▸ **Material shown**:
------------------------------------------------

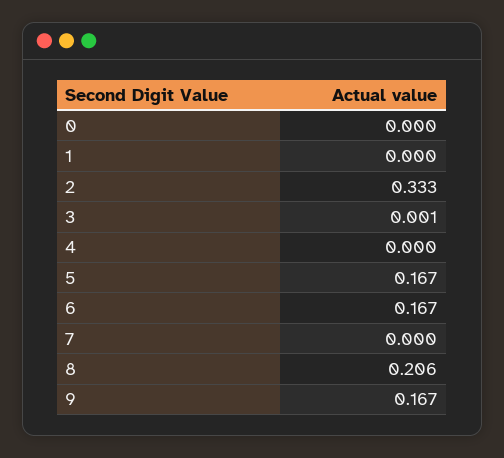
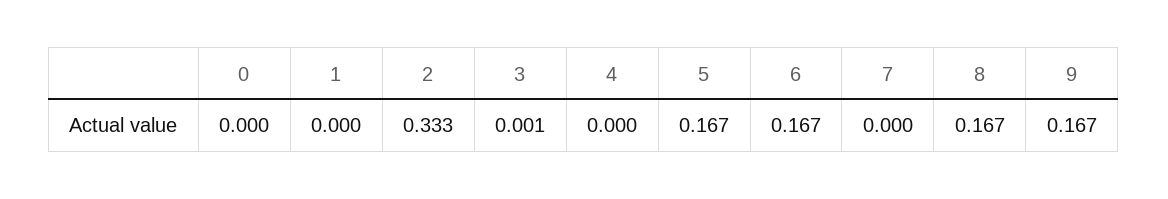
  {
    "0": 0,
    "1": 0,
    "2": 0.333,
    "3": 0.001,
    "4": 0,
    "5": 0.167,
    "6": 0.167,
    "7": 0,
-   "8": 0.206,
+   "8": 0.167,
    "9": 0.167
  }

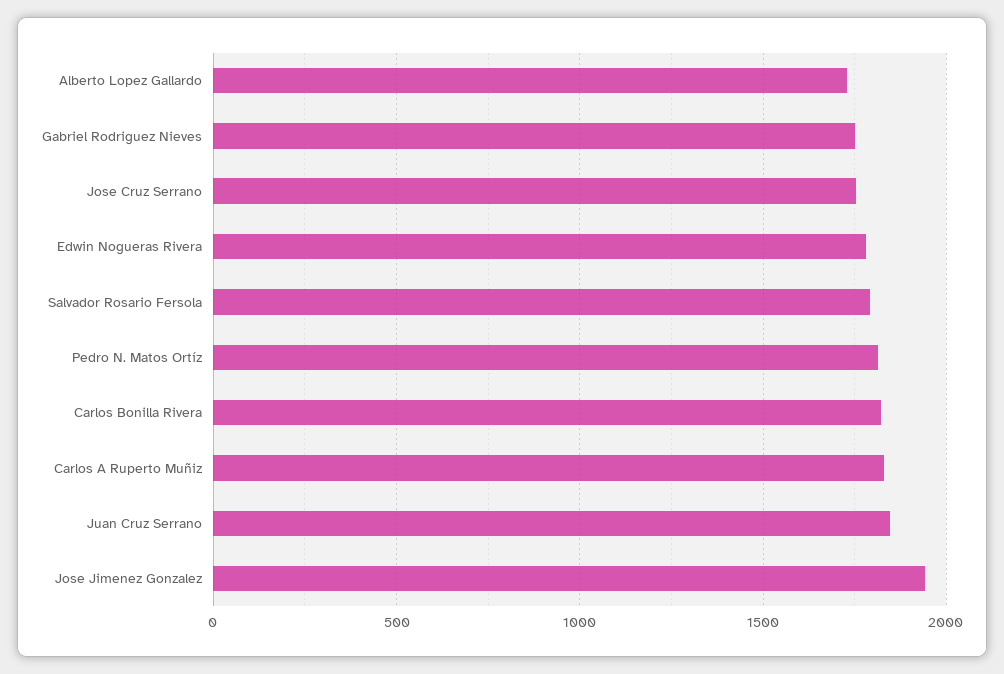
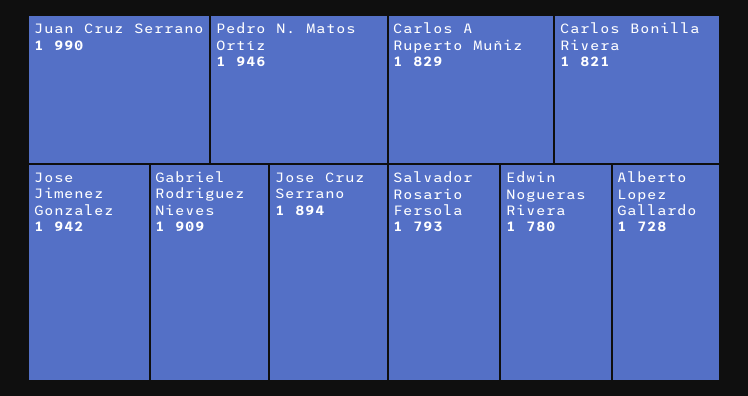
  {
    "Alberto Lopez Gallardo": 1728,
-   "Gabriel Rodriguez Nieves": 1750,
+   "Gabriel Rodriguez Nieves": 1909,
-   "Jose Cruz Serrano": 1750,
+   "Jose Cruz Serrano": 1894,
    "Edwin Nogueras Rivera": 1780,
    "Salvador Rosario Fersola": 1793,
-   "Pedro N. Matos Ortíz": 1800,
+   "Pedro N. Matos Ortíz": 1946,
    "Carlos Bonilla Rivera": 1821,
    "Carlos A Ruperto Muñiz": 1829,
-   "Juan Cruz Serrano": 1850,
+   "Juan Cruz Serrano": 1990,
    "Jose Jimenez Gonzalez": 1942
  }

------------------------------------------------

▸ **What the task asks**:
Reproduce every line above as written, skipping pictures.

▸ **Problem solution**:
  {
    "0": 0,
    "1": 0,
    "2": 0.333,
    "3": 0.001,
    "4": 0,
    "5": 0.167,
    "6": 0.167,
    "7": 0,
-   "8": 0.206,
+   "8": 0.167,
    "9": 0.167
  }

  {
    "Alberto Lopez Gallardo": 1728,
-   "Gabriel Rodriguez Nieves": 1750,
+   "Gabriel Rodriguez Nieves": 1909,
-   "Jose Cruz Serrano": 1750,
+   "Jose Cruz Serrano": 1894,
    "Edwin Nogueras Rivera": 1780,
    "Salvador Rosario Fersola": 1793,
-   "Pedro N. Matos Ortíz": 1800,
+   "Pedro N. Matos Ortíz": 1946,
    "Carlos Bonilla Rivera": 1821,
    "Carlos A Ruperto Muñiz": 1829,
-   "Juan Cruz Serrano": 1850,
+   "Juan Cruz Serrano": 1990,
    "Jose Jimenez Gonzalez": 1942
  }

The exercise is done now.